I was a child of the 1980s. Good and bad progress were a little different back then. For example, one of the greatest scandals of my young life was the exposure of Milli Vanilli as frauds. My generation had Michael Jackson's Thriller, not Michael Jackson's child molestation trial. When a famine struck the continent of Africa, Quincy Jones organized "We Are the World." Instead of COVID, the '80s saw the AIDS epidemic. Ronald Reagan cut social funding and welfare programs in the United States, and Mikhail Gorbachev inched the Soviet Union closer to democracy.
Since my middle and high school days, there have been some amazing advancements in technology and medicine and society. An HIV diagnosis is no longer a death sentence. Practically everyone on the planet walks around with tiny supercomputers in their back pockets. The Jetsons almost seems like an animated reality show from 2023 these days. So-called progress has been made.
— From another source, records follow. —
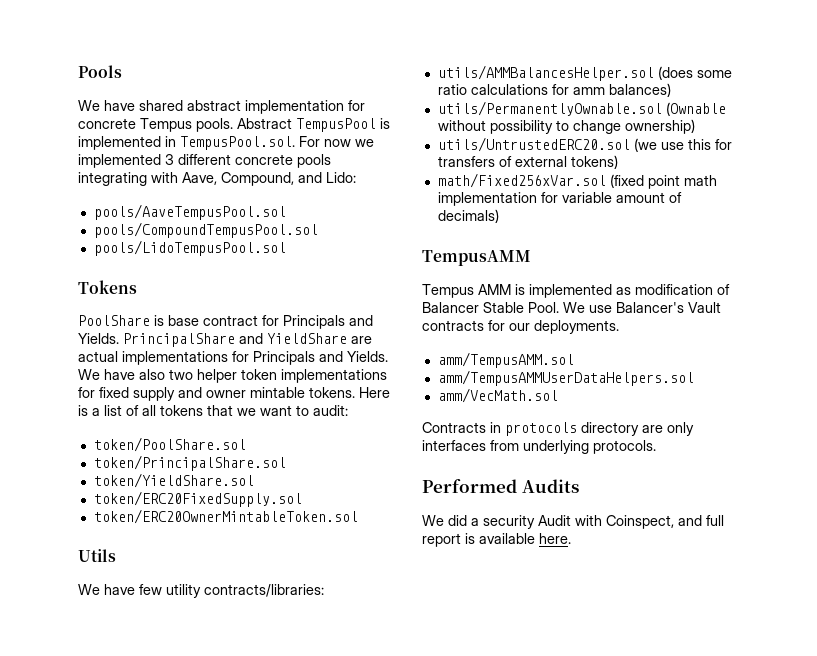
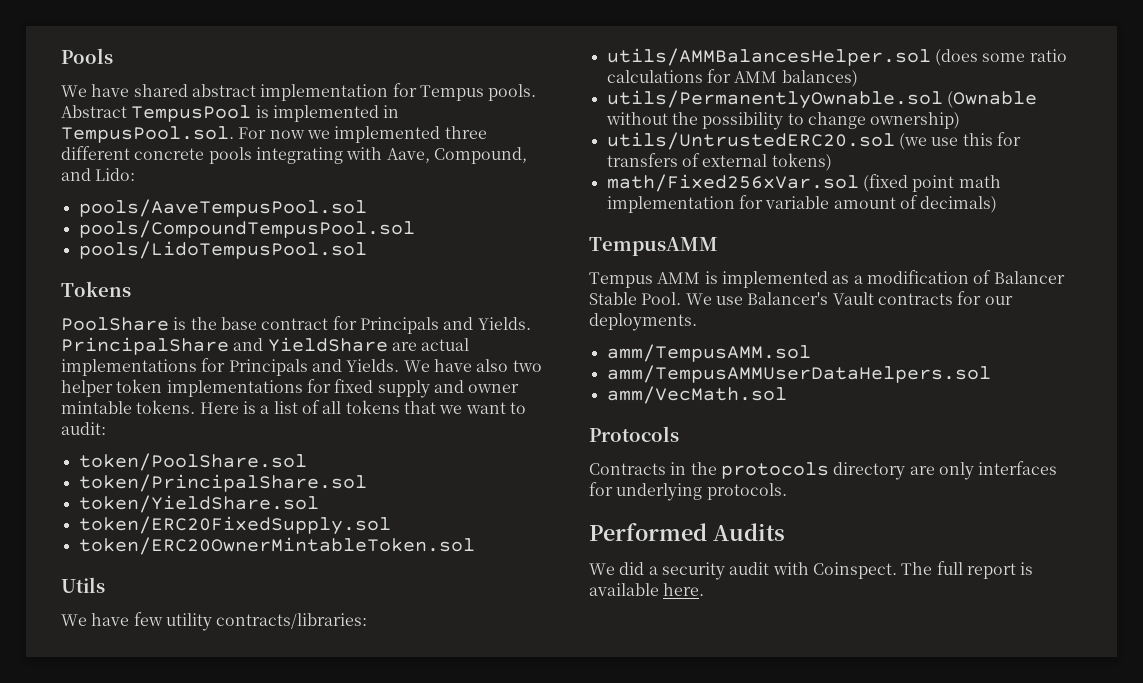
[78,118,136,129] concrete -> (417, 90) none
[165,154,174,165] 3 -> [444,126,487,139] three
(164, 320) none -> [190,317,217,330] the
[572,87,605,95] amm -> [734,71,778,83] AMM
(486, 125) none -> [671,112,698,125] the
(631, 291) none -> [853,275,863,284] a
(558, 395) none -> [589,426,679,442] // Protocols
(501, 427) none -> [690,462,717,475] the
[490,440,519,451] from -> [589,482,613,496] for
[538,515,702,529] Audit with Coinspect, and -> [729,562,933,579] audit with Coinspect. The

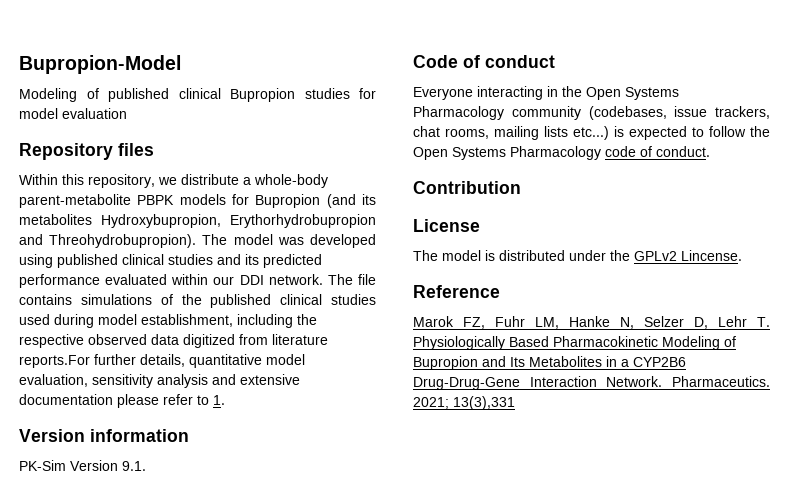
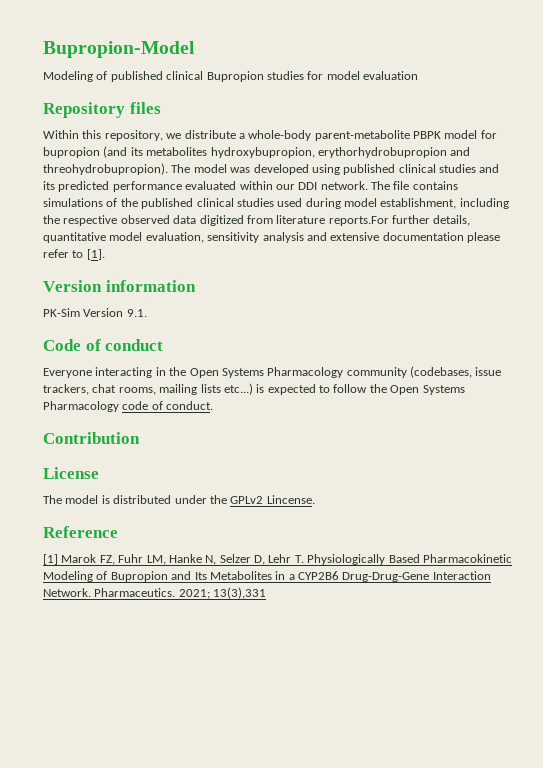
[179,194,376,208] [19,214,376,228] [19,234,197,248] models for Bupropion (and its metabolites Hydroxybupropion, Erythorhydrobupropion and Threohydrobupropion). -> [444,130,497,139] [43,146,471,158] [43,163,168,175] model for bupropion (and its metabolites hydroxybupropion, erythorhydrobupropion and threohydrobupropion).
[213,395,225,405] 1. -> [86,249,105,260] [1].
(500, 291) none -> [43,554,58,565] [1]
However, the human race has fucked up a lot of things, as well, starting with the environment. Every morning this last week, the sun has risen orange because of wildfires in Canada. Disease forecasters estimate that there is a 27% chance of another global pandemic in the next ten years. (These forecasters aren't crystal ball gazers--they're scientists and physicians.) And Donald Trump still isn't in prison for inciting political insurrection, let alone for all the women he's raped.
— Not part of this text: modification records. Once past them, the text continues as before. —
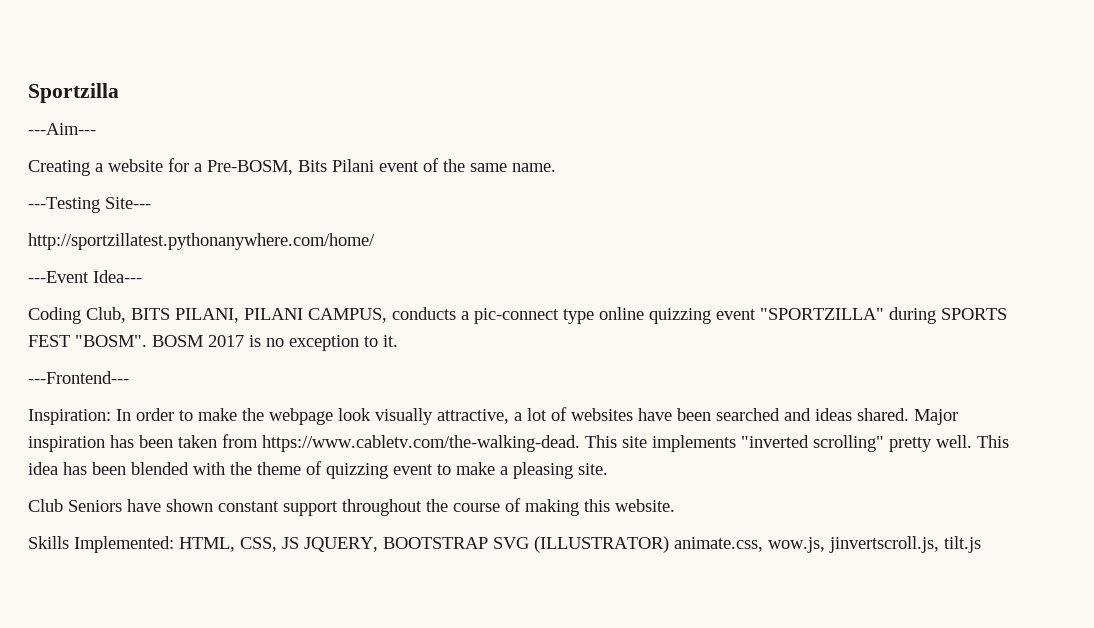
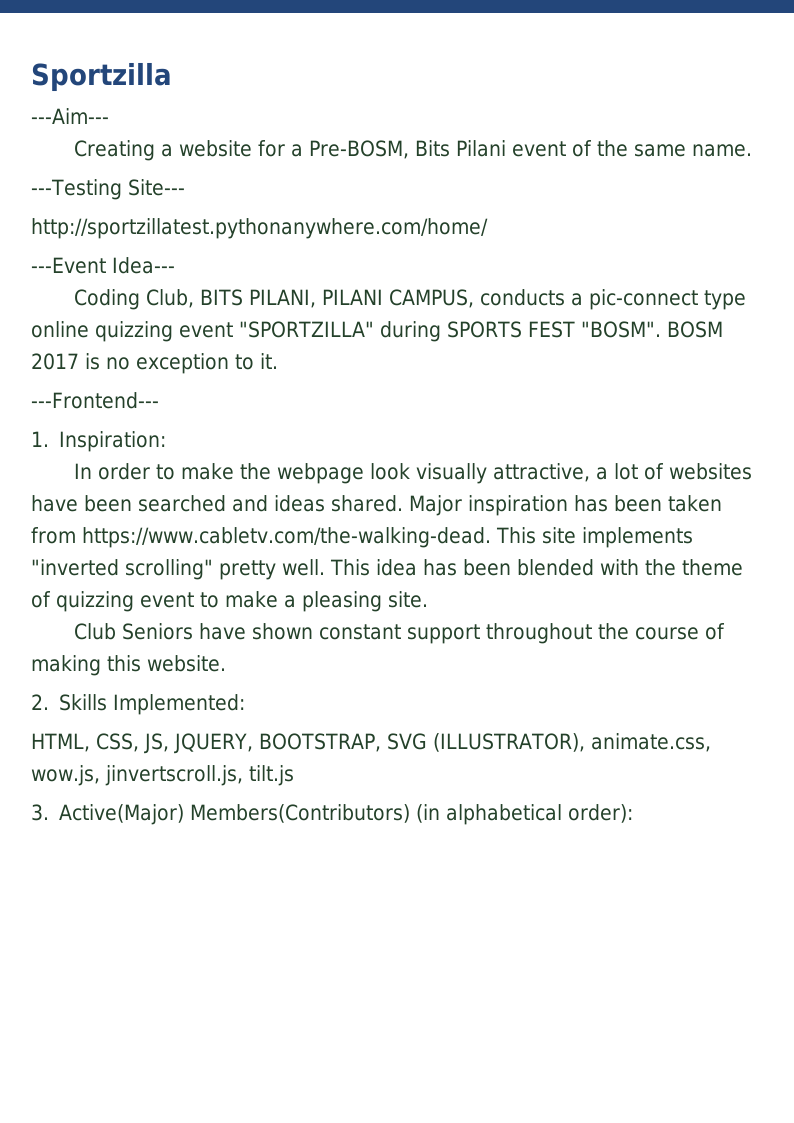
(129, 377) none -> [31,431,49,447] 1.
(111, 417) none -> (167, 441) //
(675, 505) none -> [31,694,49,710] 2.
(174, 544) none -> (246, 704) //
[282,536,669,553] JS JQUERY, BOOTSTRAP SVG (ILLUSTRATOR) -> [144,733,585,754] JS, JQUERY, BOOTSTRAP, SVG (ILLUSTRATOR),
(981, 544) none -> [31,804,634,825] // 3. Active(Major) Members(Contributors) (in alphabetical order):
As I said earlier, progress is subjective. The fact that most people now realize that Saving Private Ryan should have won Best Picture instead of Shakespeare in Love is a step forward in my book. The fact that some people think there are nanobots in COVID vaccines, five steps backward in my book. I wish there were clear and easy ways to track progress. Ones that everyone can acknowledge and accept. Unfortunately, that isn't a realistic goal for humankind because we have free will and, therefore, can choose to be willfully stupid or ignorant.
Mary Oliver has the best answer here: listen to the meadowlarks sing and realize that we are of one family with them. What makes them sing in delight should make us sing, too. What kills them, kills us. We just need to stop this terrible degree of progress shit and listen to what the meadowlarks (and, therefore, the planet) are telling us.
Another sign of progress: Saint Marty turned on the air conditioning last night. (Good progress or bad--you decide.)